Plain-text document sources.
== Segment start ==
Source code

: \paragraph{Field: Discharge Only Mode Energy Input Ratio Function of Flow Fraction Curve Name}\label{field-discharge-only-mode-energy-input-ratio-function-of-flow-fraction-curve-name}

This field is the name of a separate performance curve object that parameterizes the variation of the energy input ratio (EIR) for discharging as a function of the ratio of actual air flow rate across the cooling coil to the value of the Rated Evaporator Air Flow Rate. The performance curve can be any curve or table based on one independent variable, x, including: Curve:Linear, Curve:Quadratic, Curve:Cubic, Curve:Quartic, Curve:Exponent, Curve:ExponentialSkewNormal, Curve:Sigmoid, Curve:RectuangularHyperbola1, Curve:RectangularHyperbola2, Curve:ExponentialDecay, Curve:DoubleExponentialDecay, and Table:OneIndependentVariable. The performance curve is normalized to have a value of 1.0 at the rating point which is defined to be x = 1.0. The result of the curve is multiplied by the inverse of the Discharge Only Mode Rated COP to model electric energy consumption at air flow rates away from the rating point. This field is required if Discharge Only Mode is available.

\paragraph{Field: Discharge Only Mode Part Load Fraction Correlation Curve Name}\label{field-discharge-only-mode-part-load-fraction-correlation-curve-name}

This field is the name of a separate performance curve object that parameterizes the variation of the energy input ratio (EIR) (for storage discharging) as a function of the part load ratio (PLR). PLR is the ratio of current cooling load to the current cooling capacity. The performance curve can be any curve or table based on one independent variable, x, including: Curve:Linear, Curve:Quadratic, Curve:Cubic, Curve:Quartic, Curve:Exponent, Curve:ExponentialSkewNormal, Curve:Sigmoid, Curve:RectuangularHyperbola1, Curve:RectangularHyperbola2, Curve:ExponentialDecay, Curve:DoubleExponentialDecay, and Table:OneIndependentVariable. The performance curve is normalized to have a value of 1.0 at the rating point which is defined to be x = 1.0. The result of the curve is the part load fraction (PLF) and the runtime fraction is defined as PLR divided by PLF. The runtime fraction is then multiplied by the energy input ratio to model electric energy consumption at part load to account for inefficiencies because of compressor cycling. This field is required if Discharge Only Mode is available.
== Segment end ==
== Segment start ==
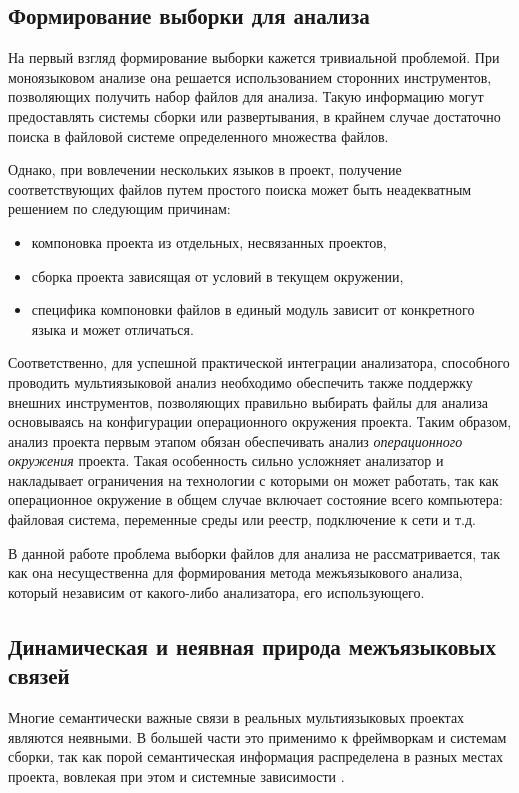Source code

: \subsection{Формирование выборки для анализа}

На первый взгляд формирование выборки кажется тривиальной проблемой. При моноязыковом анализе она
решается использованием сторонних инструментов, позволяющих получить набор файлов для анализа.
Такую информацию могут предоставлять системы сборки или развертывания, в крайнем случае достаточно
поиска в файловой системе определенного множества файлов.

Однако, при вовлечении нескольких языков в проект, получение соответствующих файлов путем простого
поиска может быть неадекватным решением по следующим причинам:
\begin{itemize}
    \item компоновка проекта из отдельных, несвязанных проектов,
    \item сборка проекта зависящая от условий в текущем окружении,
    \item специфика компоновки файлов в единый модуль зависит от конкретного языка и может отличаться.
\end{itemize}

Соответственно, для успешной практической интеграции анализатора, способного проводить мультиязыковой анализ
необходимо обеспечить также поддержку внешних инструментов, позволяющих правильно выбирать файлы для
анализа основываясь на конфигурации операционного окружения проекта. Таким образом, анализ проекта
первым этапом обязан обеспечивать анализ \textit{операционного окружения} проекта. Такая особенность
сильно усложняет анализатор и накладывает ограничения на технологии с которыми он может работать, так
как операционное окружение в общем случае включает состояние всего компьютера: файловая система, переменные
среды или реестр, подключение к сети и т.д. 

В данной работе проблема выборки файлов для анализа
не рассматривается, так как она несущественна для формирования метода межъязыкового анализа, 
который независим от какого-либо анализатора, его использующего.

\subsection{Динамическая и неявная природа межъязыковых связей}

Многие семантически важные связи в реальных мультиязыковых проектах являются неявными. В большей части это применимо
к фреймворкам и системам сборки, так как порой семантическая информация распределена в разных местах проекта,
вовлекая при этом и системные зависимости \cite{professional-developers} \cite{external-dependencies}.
== Segment end ==
Task description.
In the entries above, restate word for word the lines between the one holding "Only Mode Part" and the one holding "ratio (EIR) (for", inclusive, and nothing besides.

Solved exercise.
\paragraph{Field: Discharge Only Mode Part Load Fraction Correlation Curve Name}\label{field-discharge-only-mode-part-load-fraction-correlation-curve-name}

This field is the name of a separate performance curve object that parameterizes the variation of the energy input ratio (EIR) (for storage discharging) as a function of the part load ratio (PLR). PLR is the ratio of current cooling load to the current cooling capacity. The performance curve can be any curve or table based on one independent variable, x, including: Curve:Linear, Curve:Quadratic, Curve:Cubic, Curve:Quartic, Curve:Exponent, Curve:ExponentialSkewNormal, Curve:Sigmoid, Curve:RectuangularHyperbola1, Curve:RectangularHyperbola2, Curve:ExponentialDecay, Curve:DoubleExponentialDecay, and Table:OneIndependentVariable. The performance curve is normalized to have a value of 1.0 at the rating point which is defined to be x = 1.0. The result of the curve is the part load fraction (PLF) and the runtime fraction is defined as PLR divided by PLF. The runtime fraction is then multiplied by the energy input ratio to model electric energy consumption at part load to account for inefficiencies because of compressor cycling. This field is required if Discharge Only Mode is available.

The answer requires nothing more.